Di sisi lain, jika kematian Yesus dipandang sebagai ‘peristiwa biasa’, penulis yakin bahwa yang bertanggung jawab dan yang mebunuh Yesus adalah para pemimpin agama, Kayafas, Pilatus, dan Yudas Iskariot. Pemimpin agama dan orang Farisi dikatakan bersalah dan harus bertanggung jawab atas kematian Yesus karena mereka sebenarnya  berusaha membunuh Yesus demi kepentingan pribadi, supaya tidak kehilangan pengikut, dan kekuasaan mereka tetap eksis di tengah masyarakat. Begitu pun dengan Kayafas yang merasa terancam dengan kehadiran Yesus. Dalam film dikatakan bahwa kesalahan Kayafas akhirnya dibayar dengan pemecatannya sebagai imam besar. Peran Pilatus dalam drama salib sebenarnya sangat menentukan. Hanya dia yang bisa menentukan Yesus jadi disalibkan atau tidak. Ia sebenarnya tidak menemukan kesalahan pada Yesus. Akan tetapi, demi kepercayaan dan kedudukkan ia memutuskan untuk menyalibkan Yesus. Terhadap sikapnya itu, dikatakan bahwa ia kemudian bunuh diri. Sedangkan Yudas Iskariot dapat dikatakan bersalah karena tegila-gila dengan uang sehingga ia bersekutu dengan pemimpin Yahudi untuk membunuh Yesus. Ia juga akhirnya mati karena bunuh diri (Mat 27: 5).
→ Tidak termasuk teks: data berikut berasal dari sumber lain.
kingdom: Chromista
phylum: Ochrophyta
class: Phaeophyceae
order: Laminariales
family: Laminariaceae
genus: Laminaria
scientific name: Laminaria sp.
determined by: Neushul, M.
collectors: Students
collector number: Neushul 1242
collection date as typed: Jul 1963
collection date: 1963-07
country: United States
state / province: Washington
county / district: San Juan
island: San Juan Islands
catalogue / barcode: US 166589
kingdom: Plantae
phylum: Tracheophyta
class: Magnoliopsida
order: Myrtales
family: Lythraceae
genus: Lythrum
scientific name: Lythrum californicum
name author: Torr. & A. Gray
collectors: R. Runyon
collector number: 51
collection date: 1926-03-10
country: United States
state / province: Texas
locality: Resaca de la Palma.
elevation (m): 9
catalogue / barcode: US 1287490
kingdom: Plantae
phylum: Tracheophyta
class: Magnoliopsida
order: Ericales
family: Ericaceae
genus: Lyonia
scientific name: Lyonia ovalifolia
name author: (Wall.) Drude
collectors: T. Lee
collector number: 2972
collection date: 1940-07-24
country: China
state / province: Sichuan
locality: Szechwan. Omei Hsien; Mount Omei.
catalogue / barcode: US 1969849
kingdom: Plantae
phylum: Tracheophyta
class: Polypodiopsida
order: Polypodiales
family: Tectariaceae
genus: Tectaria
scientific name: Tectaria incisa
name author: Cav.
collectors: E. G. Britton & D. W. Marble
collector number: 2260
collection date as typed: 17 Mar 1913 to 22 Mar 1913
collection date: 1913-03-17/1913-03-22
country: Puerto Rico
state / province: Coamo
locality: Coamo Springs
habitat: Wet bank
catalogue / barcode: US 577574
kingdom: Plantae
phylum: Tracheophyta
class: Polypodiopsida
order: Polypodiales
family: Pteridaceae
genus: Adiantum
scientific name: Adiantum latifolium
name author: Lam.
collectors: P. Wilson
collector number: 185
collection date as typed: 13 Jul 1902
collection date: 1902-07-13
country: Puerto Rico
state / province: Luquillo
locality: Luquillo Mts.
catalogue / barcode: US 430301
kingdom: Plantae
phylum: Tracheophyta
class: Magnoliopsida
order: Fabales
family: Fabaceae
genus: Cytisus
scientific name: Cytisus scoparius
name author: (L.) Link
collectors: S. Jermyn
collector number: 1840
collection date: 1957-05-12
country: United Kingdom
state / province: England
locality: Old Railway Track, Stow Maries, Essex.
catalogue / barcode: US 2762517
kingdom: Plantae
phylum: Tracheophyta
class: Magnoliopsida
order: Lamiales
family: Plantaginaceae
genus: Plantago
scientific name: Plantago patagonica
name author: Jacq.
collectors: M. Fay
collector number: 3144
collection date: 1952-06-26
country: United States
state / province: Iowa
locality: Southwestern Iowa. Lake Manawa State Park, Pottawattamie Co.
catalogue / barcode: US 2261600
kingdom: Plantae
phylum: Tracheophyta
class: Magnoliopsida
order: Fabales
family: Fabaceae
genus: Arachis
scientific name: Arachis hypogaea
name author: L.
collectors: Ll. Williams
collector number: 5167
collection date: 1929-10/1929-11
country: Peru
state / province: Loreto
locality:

Dengan demikian, siapakah yag membunuh Yesus jika dilihat sebagai peristiwa biasa? Secara umum penulis yakin bahwa tokoh-tokoh yang menetang dan yang merasa terancam dengan kehadiran Yesus yang telah disebutkan di atas yang membunuh Yesus. Akan tetapi, Pilatus sebenarnya tokoh yang sangat menentukan Yesus jadi disalibkan atau tidak.
Di samping dua posisi tersebut di atas, tokoh yang sebenarnya juga musuh Yesus adalah setan atau roh jahat. Sejak dulu setan atau roh jahat sudah mengetahui Yesus sebagai anak Allah (Mrk 5:7). Akan tetapi, dalam melawan kekuasaan Yesus, setan selalu kalah. Akan tetapi, penginjil Lukas mengatakan bahwa sebenarnya Setan menunggu waktu yang tepat untuk membunuh Yesus. Saat yang tepat tersebut menurut Lukas adalah di Yerusalem. Roh jahat berkarya di dalam Yudas Iskariot sehingga mengkianati Yesus (Luk 22: 3-6).
Penutup
Siapakah yang membunuh Yesus? Merupakan pertanyaan yang tidak mudah di jawab. Ditilik dari sejarah keselamatan, Yesus bukanlah orang yang bunuh diri, melainkan bukti kesetiaan-Nya kepada Bapa. Dipandang dari posisi ‘peristiwa biasa,’ orang yang membunuh Yesus adalah pemuka agama, Kayafas, dan terutama Pilatus. Akan tetapi, Setan atau roh jahat sebagai musuh Yesus juga bisa dikatakan sebagai sosok yang menginginkan kematian Yesus.